Dr Mark Lantz, IBM, holding one square inch of new tape

Tape is the storage media that refuses to die. Most storage vendors got out of the tape market years ago citing speed, capacity and storage problems as their reason. They then moved into much more expensive multi-tier disk-based systems. Despite this, tape storage still persists in environments where long term storage is required. It also continues to be seen as a more reliable and lower cost alternative to racks of disks waiting to be powered up.

IBM and Sony have continued to advance the tape storage market. The two companies have now announced a new record for tape storage of 201GB/in2 (gigabits per square inch). It means that a single tape is capable of holding up to 330 terabytes of uncompressed data. That is the equivalent of over 330 million books. It is also enough to store 6 months of data generated by the Large Hadron Collider based at CERN.

Announcing the new breakthrough IBM Fellow Evangelos Eleftheriou said: “Tape has traditionally been used for video archives, back-up files, replicas for disaster recovery and retention of information on premise, but the industry is also expanding to off-premise applications in the cloud. While sputtered tape is expected to cost a little more to manufacture than current commercial tape that uses Barium ferrite (BaFe), the potential for very high capacity will make the cost per TB very attractive, making this technology practical for cold storage in the cloud.”

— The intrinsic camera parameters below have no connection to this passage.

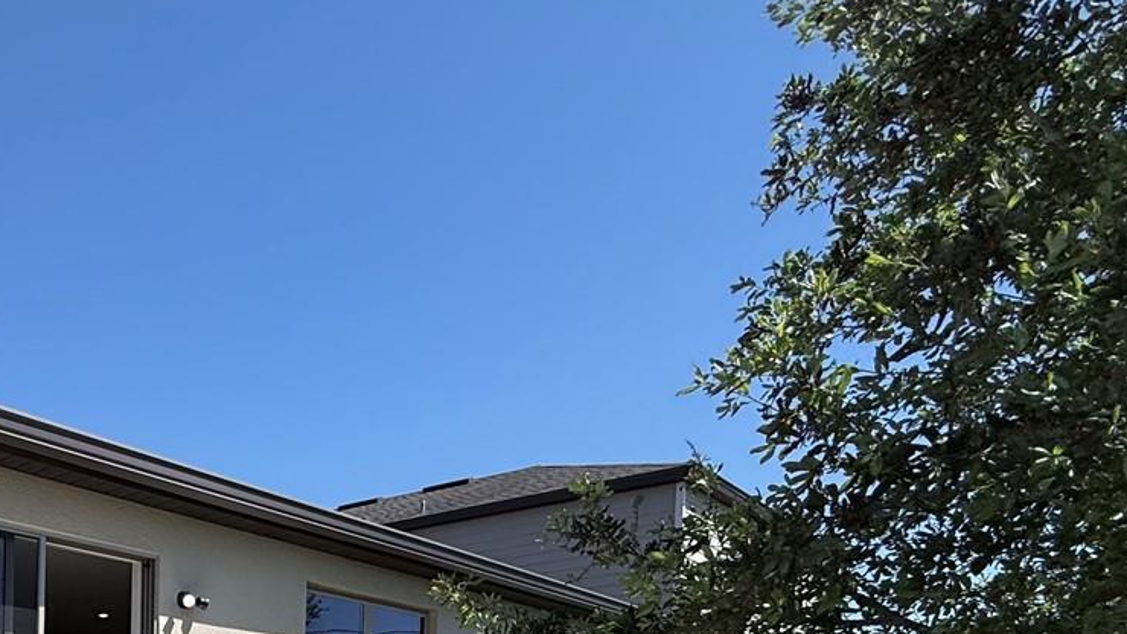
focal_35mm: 33
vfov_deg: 29.7
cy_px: 788
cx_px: 151
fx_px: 986
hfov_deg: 53.4
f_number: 2.2
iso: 50
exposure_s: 1/3663
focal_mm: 2.22
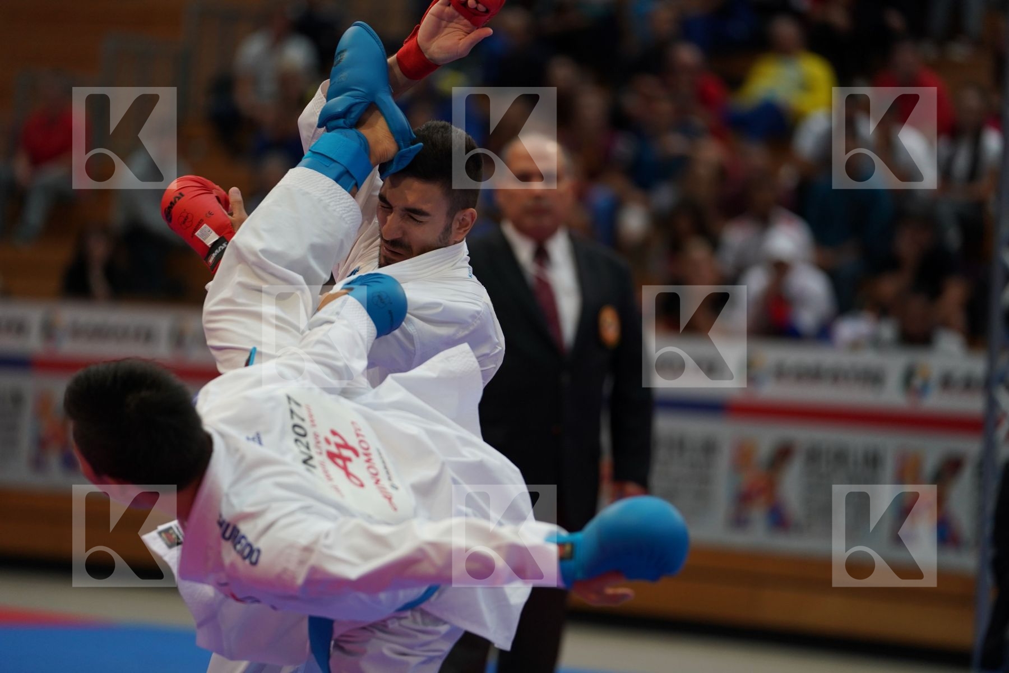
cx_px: 504
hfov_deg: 11.2
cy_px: 336
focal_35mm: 184
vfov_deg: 7.5
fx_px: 5157
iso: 1000
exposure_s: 1/1000
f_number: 2.8
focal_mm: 184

Who is using tape storage?

Large enterprises, governments, hosting providers and cloud computing providers all use tape storage. Amazon and Google have both admitted that they are still using tape in their backup processes to manage the amount of data they store.

Governments are also driving an increase in demand for tape storage. Their demand for more and more data to be retained for anti-terror and intelligence agency use has seen new tape systems being used to transfer data between telcos and government agencies.

The continued growth of data is also helping drive tape systems. Organisations no longer carry out proper archiving of data. Instead they create generations of backups that need to be stored cost effectively. Enter tape as the low cost solution.

IBM and Sony delivering new tape technology

To set this latest record IBM and Sony have moved from the existing technique of creating tape using a Barium ferrite (BaFe) coating. BaFe was first shown in 2007 and has seen tape storage density move from around 7Gb/in2 to 123Gb/in2 in 2015.

The existing technique of creating tape using BeFe has now reached its limit. To set this latest storage record of 201Gb/in2, Sony has developed a new way of creating the tape. It still uses BeFe but it is now added to the surface of the tape in the same way as it is added to integrated circuits.

IBM Tape Info 2006-2017

What is important here is whether this change of materials can continue the capacity growth of tape. IBM and Sony believe it can and have been talking of as much as a doubling of capacity every two years. That is ahead of the current growth curve. In 2014 IBM and Sony announced 85.9Gb/in2. By 2015 it had pushed that out to 123Gb/in2. That’s a growth rate of around 69%.

This latest announcement is just a 61% increase on that 2015 number, hardly the doubling of capacity that they are targeting. However, this is the first generation of sputtered tape and has required other innovation from IBM to utilise it. It could be that the next generation will show a greater jump as the technology is better understood.

Three new technologies from IBM

IBM has listed three more technologies required to reach 201Gb/in2. They are:

  1. Innovative signal-processing algorithms for the data channel, based on noise-predictive detection principles, which enable reliable operation at a linear density of 818,000 bits per inch with an ultra-narrow 48nm wide tunnelling magneto-resistive (TMR) reader.
  2. A set of advanced servo control technologies that when combined enable head positioning with an accuracy of better than 7 nanometres. This combined with a 48nm wide (TMR) hard disk drive read head enables a track density of 246,200 tracks per inch, a 13-fold increase over a state of the art TS1155 drive.
  3. A novel low friction tape head technology that permits the use of very smooth tape media

As this is the first generation of a new tape technology there will inevitably be an increase in costs to customers. They will need to change their tape devices and this will raise questions about whether IBM will make new tape drives backwardly compatible with the technologies they current use. If it doesn’t, it is likely to see a slower uptake of the new technology than IBM would like.

What does all this mean?

No technology completely dies and goes away. Tape is a good example. It’s speed compared to hard drives is irrelevant for the operations it is used for. This is about long term storage and tape has proven it is better at that than stacking up hard drives. It will be interesting to see how long it takes for IBM to announce the first generation of tape drives to use this new tape technology.

It should also be remembered that this isn’t just about IBM and Sony. Fujitsu is also a major player in the tape space. It will inevitably respond to this announcement in the next few months with its own storage record.

Tape might not be as exciting as other areas of technology but it is profitable and there is a lot of research still going on.